Pictures with lens parameters:

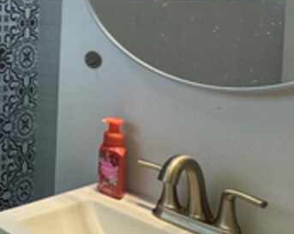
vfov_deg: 28.4
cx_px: -144
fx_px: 444
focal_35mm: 51
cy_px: 17
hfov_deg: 26.7
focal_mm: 2.22
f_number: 2.2
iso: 125
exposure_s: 1/120
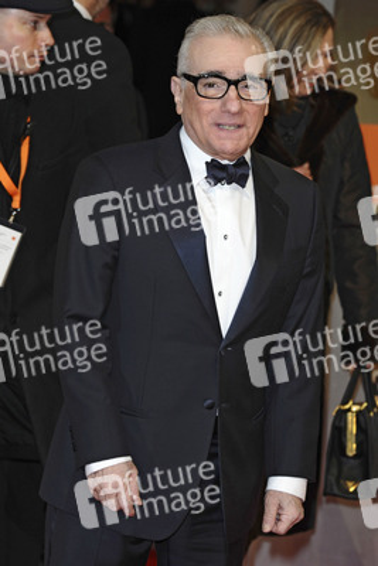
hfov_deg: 9.2
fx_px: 2360
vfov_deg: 13.7
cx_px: 189
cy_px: 283
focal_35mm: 150
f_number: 4.5
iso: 320
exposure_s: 1/200
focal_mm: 100
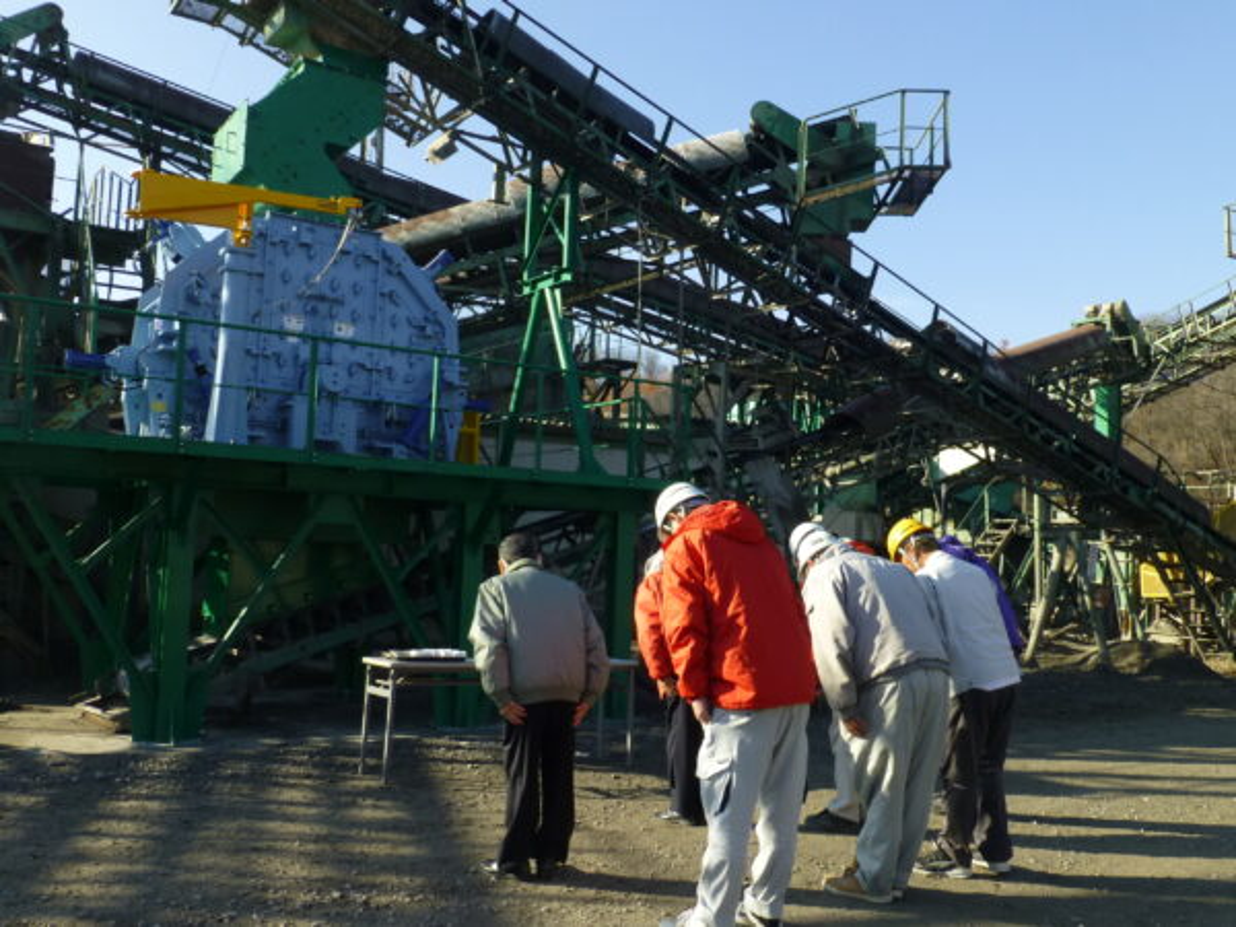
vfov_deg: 45.4
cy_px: 464
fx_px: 1107
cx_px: 618
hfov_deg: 58.4
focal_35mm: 31
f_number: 4
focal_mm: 5.4
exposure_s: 1/400
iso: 100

▶ [WHAT IS NEEDED]
Give every line of the records above again, exactly, and omit the pictures.

▶ [SOLUTION]
vfov_deg: 28.4
cx_px: -144
fx_px: 444
focal_35mm: 51
cy_px: 17
hfov_deg: 26.7
focal_mm: 2.22
f_number: 2.2
iso: 125
exposure_s: 1/120
hfov_deg: 9.2
fx_px: 2360
vfov_deg: 13.7
cx_px: 189
cy_px: 283
focal_35mm: 150
f_number: 4.5
iso: 320
exposure_s: 1/200
focal_mm: 100
vfov_deg: 45.4
cy_px: 464
fx_px: 1107
cx_px: 618
hfov_deg: 58.4
focal_35mm: 31
f_number: 4
focal_mm: 5.4
exposure_s: 1/400
iso: 100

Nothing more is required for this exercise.